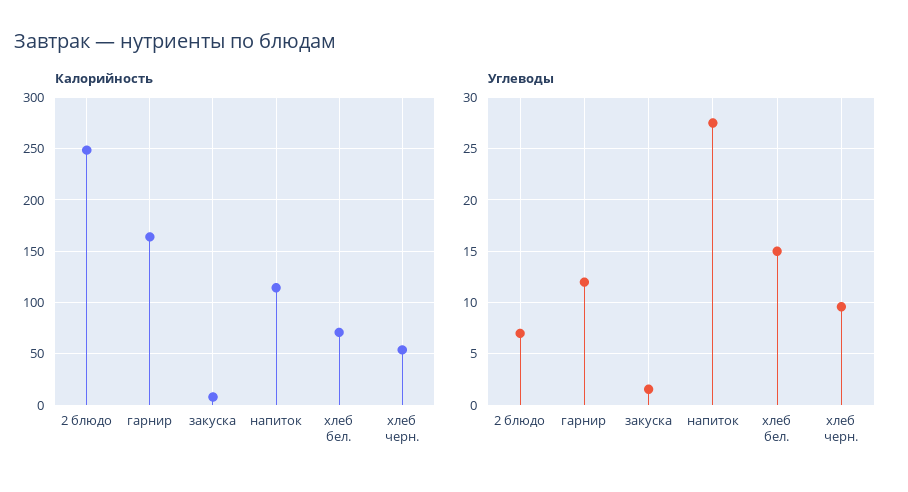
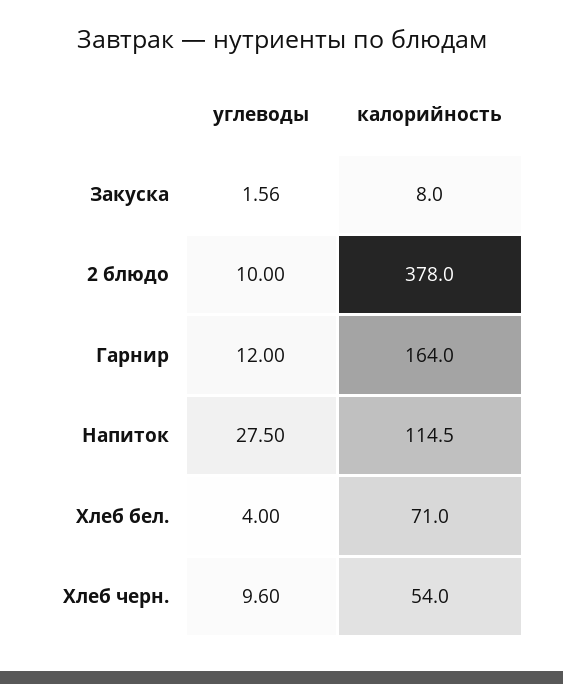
Калорийность, 2 блюдо: 250 -> 378
Углеводы, 2 блюдо: 7 -> 10
Углеводы, хлеб бел.: 15 -> 4

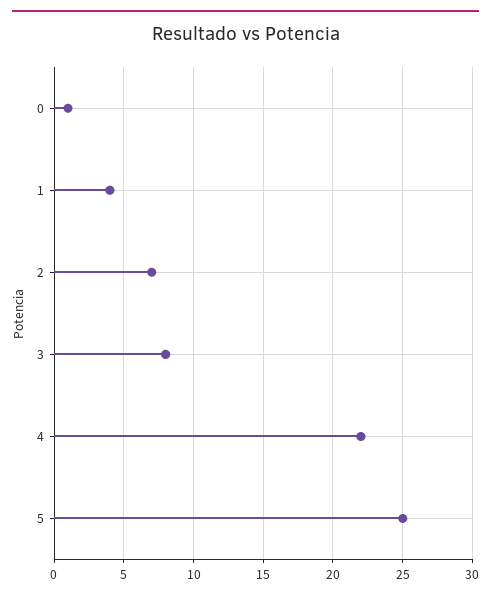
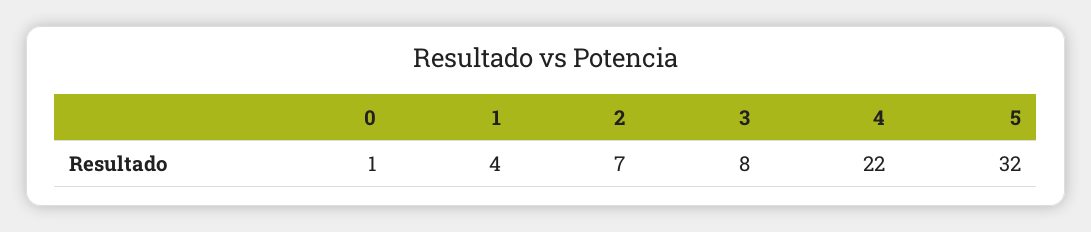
5: 25 -> 32

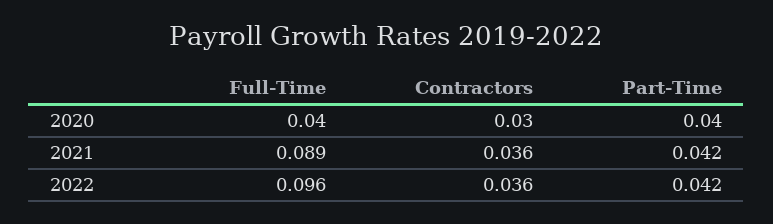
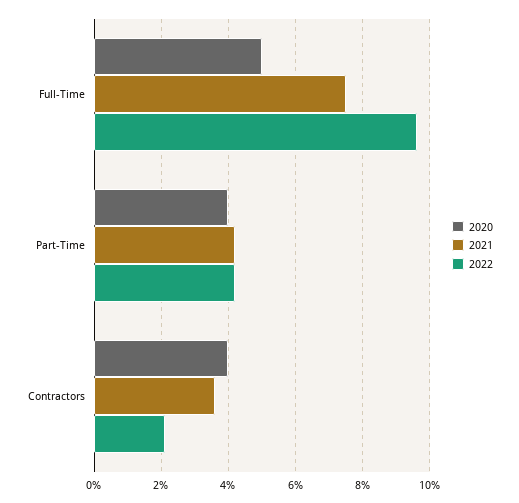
2020, Full-Time: 0.04 -> 0.05
2020, Contractors: 0.03 -> 0.04
2021, Full-Time: 0.089 -> 0.075
2022, Contractors: 0.036 -> 0.02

------------------------

__Job__. Reproduce every line of the material above, but drop the pictures.

__Exercise answer__.
Калорийность, 2 блюдо: 250 -> 378
Углеводы, 2 блюдо: 7 -> 10
Углеводы, хлеб бел.: 15 -> 4

5: 25 -> 32

2020, Full-Time: 0.04 -> 0.05
2020, Contractors: 0.03 -> 0.04
2021, Full-Time: 0.089 -> 0.075
2022, Contractors: 0.036 -> 0.02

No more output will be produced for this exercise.